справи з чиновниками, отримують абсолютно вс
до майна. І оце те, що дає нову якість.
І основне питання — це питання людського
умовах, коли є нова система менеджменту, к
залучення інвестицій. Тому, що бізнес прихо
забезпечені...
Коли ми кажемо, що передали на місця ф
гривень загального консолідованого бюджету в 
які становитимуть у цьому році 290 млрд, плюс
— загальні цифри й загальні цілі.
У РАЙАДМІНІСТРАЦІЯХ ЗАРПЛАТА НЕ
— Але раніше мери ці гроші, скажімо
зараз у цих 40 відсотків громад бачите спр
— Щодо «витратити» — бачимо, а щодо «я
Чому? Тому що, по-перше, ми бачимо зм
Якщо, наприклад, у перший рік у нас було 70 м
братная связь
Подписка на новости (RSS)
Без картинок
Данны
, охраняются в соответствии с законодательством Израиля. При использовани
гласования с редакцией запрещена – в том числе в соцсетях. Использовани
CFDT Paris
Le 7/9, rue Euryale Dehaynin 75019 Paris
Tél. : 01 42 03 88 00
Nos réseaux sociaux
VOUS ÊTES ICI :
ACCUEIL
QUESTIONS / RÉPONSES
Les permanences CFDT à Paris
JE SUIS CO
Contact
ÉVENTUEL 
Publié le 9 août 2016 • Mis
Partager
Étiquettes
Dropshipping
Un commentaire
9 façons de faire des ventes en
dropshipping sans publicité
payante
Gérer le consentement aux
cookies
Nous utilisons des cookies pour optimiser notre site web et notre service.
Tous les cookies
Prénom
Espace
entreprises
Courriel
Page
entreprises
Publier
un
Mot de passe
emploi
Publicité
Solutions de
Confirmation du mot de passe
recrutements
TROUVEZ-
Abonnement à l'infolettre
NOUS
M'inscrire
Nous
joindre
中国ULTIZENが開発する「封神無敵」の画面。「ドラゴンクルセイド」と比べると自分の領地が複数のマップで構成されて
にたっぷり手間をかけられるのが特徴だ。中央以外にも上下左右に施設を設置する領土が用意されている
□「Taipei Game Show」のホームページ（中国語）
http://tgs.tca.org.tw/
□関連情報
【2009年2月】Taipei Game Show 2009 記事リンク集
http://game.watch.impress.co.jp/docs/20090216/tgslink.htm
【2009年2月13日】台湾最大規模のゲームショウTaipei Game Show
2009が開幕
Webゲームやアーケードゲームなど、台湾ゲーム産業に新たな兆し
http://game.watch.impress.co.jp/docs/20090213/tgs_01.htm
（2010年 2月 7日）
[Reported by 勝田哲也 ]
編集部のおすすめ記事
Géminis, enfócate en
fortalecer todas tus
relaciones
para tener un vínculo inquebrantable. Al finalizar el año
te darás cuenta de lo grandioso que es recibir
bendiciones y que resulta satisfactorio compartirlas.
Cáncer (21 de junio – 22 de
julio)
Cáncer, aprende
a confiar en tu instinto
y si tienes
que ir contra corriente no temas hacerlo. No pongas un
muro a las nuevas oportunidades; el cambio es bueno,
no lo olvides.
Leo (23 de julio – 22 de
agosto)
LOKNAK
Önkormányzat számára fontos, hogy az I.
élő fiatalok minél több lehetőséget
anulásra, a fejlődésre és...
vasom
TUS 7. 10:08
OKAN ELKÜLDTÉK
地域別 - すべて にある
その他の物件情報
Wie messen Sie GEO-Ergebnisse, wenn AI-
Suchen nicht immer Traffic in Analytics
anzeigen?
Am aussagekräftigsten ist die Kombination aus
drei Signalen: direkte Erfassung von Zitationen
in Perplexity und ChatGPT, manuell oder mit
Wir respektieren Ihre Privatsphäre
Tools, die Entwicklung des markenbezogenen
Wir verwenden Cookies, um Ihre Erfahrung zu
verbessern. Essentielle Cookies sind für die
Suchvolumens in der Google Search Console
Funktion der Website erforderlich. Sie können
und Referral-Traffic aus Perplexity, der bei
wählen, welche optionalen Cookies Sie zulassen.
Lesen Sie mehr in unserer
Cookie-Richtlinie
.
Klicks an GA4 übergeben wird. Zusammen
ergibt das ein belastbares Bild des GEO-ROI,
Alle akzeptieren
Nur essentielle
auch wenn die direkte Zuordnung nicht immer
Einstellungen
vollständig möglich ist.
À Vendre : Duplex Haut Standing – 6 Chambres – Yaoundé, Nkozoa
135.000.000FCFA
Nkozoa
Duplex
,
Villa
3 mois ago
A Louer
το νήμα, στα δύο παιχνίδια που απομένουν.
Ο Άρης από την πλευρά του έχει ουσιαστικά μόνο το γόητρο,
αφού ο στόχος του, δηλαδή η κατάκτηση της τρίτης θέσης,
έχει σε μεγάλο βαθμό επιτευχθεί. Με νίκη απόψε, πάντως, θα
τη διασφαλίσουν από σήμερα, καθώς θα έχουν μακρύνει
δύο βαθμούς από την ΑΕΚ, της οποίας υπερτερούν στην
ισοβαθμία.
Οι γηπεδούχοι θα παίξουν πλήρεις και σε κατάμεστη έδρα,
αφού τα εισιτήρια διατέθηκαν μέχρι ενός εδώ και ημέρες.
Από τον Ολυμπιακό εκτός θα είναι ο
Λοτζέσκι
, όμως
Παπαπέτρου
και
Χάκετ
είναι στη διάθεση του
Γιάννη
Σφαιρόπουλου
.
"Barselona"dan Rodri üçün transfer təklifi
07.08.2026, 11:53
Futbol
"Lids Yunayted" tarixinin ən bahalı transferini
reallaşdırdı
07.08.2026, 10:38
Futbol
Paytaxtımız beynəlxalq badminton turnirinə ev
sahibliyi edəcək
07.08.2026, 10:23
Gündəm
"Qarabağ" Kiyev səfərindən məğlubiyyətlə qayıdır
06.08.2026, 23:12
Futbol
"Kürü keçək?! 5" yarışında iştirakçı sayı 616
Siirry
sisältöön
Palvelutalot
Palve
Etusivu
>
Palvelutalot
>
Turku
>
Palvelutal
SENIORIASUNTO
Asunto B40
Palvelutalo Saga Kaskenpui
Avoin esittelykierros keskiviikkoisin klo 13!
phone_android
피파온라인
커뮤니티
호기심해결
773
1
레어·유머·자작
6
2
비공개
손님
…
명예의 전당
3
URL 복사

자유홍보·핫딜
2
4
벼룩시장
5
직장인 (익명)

Task item: Write out again, unchanged, every line starting at the first line of the entries and ending at the line that contains "Solutions de", with both of those lines included.

Answer to this exercise:
справи з чиновниками, отримують абсолютно вс
до майна. І оце те, що дає нову якість.
І основне питання — це питання людського
умовах, коли є нова система менеджменту, к
залучення інвестицій. Тому, що бізнес прихо
забезпечені...
Коли ми кажемо, що передали на місця ф
гривень загального консолідованого бюджету в 
які становитимуть у цьому році 290 млрд, плюс
— загальні цифри й загальні цілі.
У РАЙАДМІНІСТРАЦІЯХ ЗАРПЛАТА НЕ
— Але раніше мери ці гроші, скажімо
зараз у цих 40 відсотків громад бачите спр
— Щодо «витратити» — бачимо, а щодо «я
Чому? Тому що, по-перше, ми бачимо зм
Якщо, наприклад, у перший рік у нас було 70 м
братная связь
Подписка на новости (RSS)
Без картинок
Данны
, охраняются в соответствии с законодательством Израиля. При использовани
гласования с редакцией запрещена – в том числе в соцсетях. Использовани
CFDT Paris
Le 7/9, rue Euryale Dehaynin 75019 Paris
Tél. : 01 42 03 88 00
Nos réseaux sociaux
VOUS ÊTES ICI :
ACCUEIL
QUESTIONS / RÉPONSES
Les permanences CFDT à Paris
JE SUIS CO
Contact
ÉVENTUEL 
Publié le 9 août 2016 • Mis
Partager
Étiquettes
Dropshipping
Un commentaire
9 façons de faire des ventes en
dropshipping sans publicité
payante
Gérer le consentement aux
cookies
Nous utilisons des cookies pour optimiser notre site web et notre service.
Tous les cookies
Prénom
Espace
entreprises
Courriel
Page
entreprises
Publier
un
Mot de passe
emploi
Publicité
Solutions de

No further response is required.